TASK GOAL. Copy the part of the material that opens with the line containing "Which range on" and closes with the line containing "The value at -0.1 is 5.2. True or false?", including both of those lines. Leave the pictures out of your copy.

EXERCISE MATERIALS.
..............................

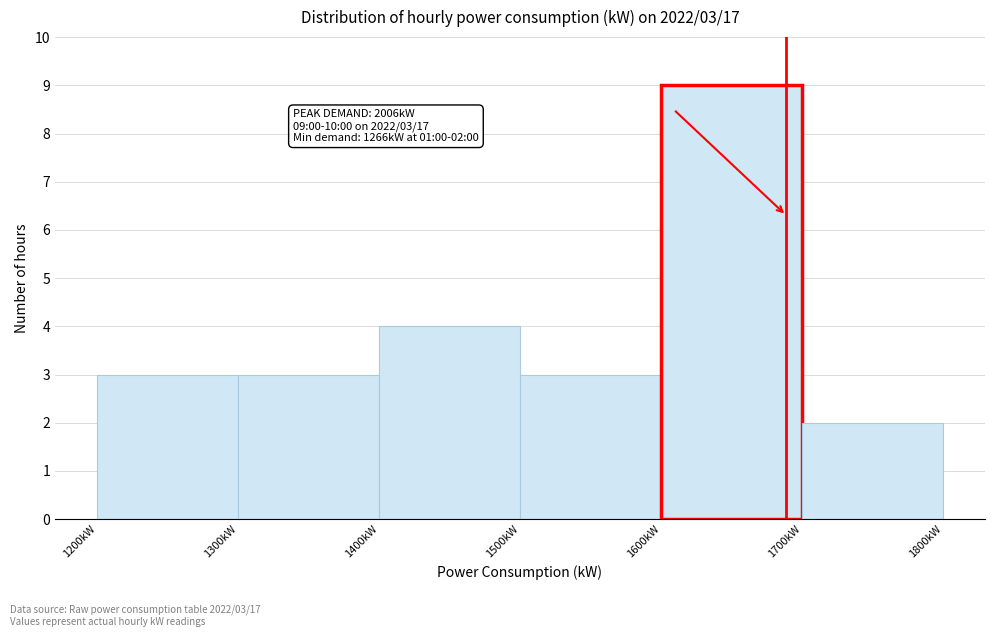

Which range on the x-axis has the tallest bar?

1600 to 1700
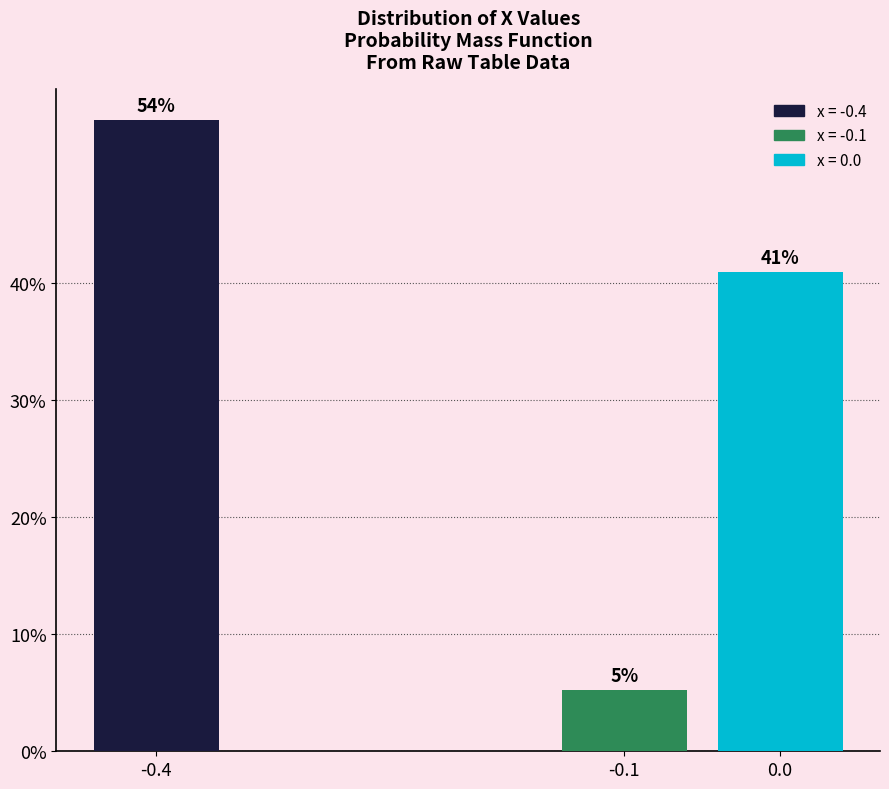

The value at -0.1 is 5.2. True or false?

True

..............................

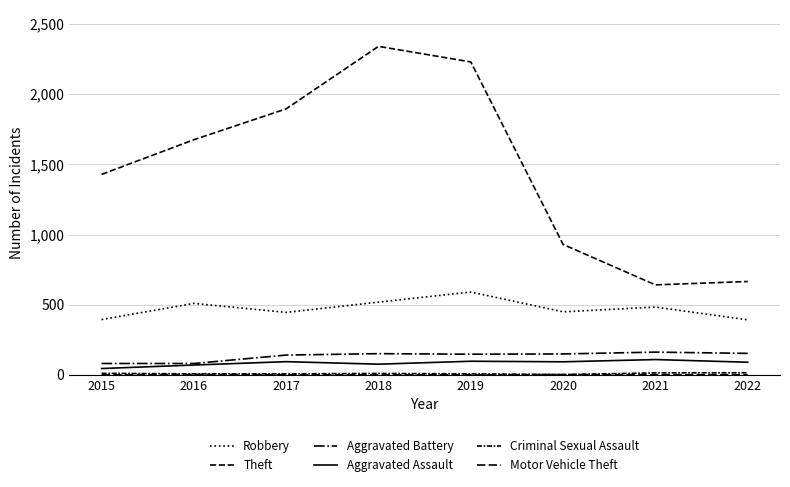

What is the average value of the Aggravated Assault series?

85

..............................

ANSWER BOX.
Which range on the x-axis has the tallest bar?

1600 to 1700

The value at -0.1 is 5.2. True or false?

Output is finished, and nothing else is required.